Diagnosis: Compromised Oral Mucosa Integrity linked to peritonsillar abscess, indicated by swallowing difficulty, altered speech, excessive salivation, and halitosis.
Planning (Goals/Expected Outcomes): Sustain oral cleanliness and lessen discomfort.
Implementation:

  • Give antibiotics and pain relievers as ordered.

  • Promote consistent oral hygiene practices, including mild saline rinses.

  • Apply pain relief measures (e.g., cool packs).
    Rationale:

  • Antibiotics combat bacterial infection source.

  • Consistent oral hygiene minimizes secondary infections and increases comfort.

  • Pain management strategies decrease discomfort levels.
    Evaluation: Oral hygiene sustained, discomfort lessened.

Assessment: Elevated temperature, headache, general discomfort, chills, swollen neck lymph nodes.
Diagnosis: Hyperthermia secondary to systemic infection, as shown by elevated temperature, general discomfort, headache, and chills.
Planning (Goals/Expected Outcomes): Lower temperature and enhance comfort.
Implementation:

  • Give fever-reducing medication as directed.

  • Ensure sufficient fluid intake.

  • Implement cooling techniques (e.g., lukewarm sponge bath).
    Rationale:

  • Fever reducers work to decrease temperature.

  • Sufficient fluids prevent dehydration risks.

  • Cooling methods help lower body temperature.
    Evaluation: Temperature decreased, comfort improved.

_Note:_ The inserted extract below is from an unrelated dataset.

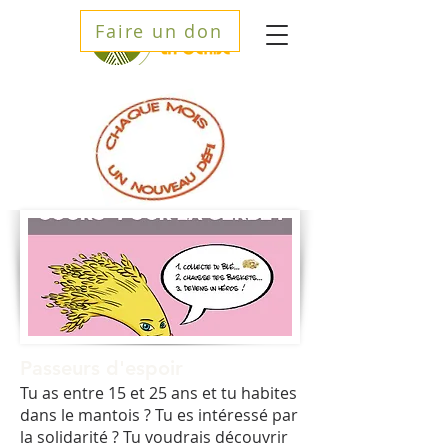
Faire un don
Passeurs d'espoir
Tu as entre 15 et 25 ans et tu habites
dans le mantois ? Tu es intéressé par
la solidarité ? Tu voudrais découvrir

Assessment: Uvula displaced due to swelling, ear pain, and difficulty swallowing.
Diagnosis: Compromised Swallowing Function related to swelling and pain, indicated by swallowing difficulty and drooling.
Planning (Goals/Expected Outcomes): Enhance swallowing ability and lessen pain.
Implementation:

  • Recommend small, regular meals and drinks.

  • Administer pain medication as ordered.

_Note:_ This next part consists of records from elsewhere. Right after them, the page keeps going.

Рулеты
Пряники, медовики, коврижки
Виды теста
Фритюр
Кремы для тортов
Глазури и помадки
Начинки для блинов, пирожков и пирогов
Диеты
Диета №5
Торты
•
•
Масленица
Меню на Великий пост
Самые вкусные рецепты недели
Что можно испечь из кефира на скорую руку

  • Track and document fluid intake and output.
    Rationale:

  • Smaller, frequent meals ease swallowing.

  • Pain relievers decrease pain levels.

  • Monitoring fluids prevents dehydration problems.
    Evaluation: Swallowing ability enhanced, pain lessened.

Assessment: Neck and facial swelling observed.
Diagnosis: Body Image Disturbance related to noticeable swelling, as indicated by patient distress.
Planning (Goals/Expected Outcomes): Bolster patient’s self-image and confidence.
Implementation:

  • Offer emotional support and encourage verbalization of feelings.

  • Inform patient that swelling is temporary.

  • Work with healthcare team to explore options for reducing visible swelling.
    Rationale:

  • Emotional support and education lessen anxiety and distress.

  • Knowing swelling is temporary helps patient manage expectations.

  • Investigating interventions demonstrates dedication to addressing patient worries.
    Evaluation: Improved self-image and confidence.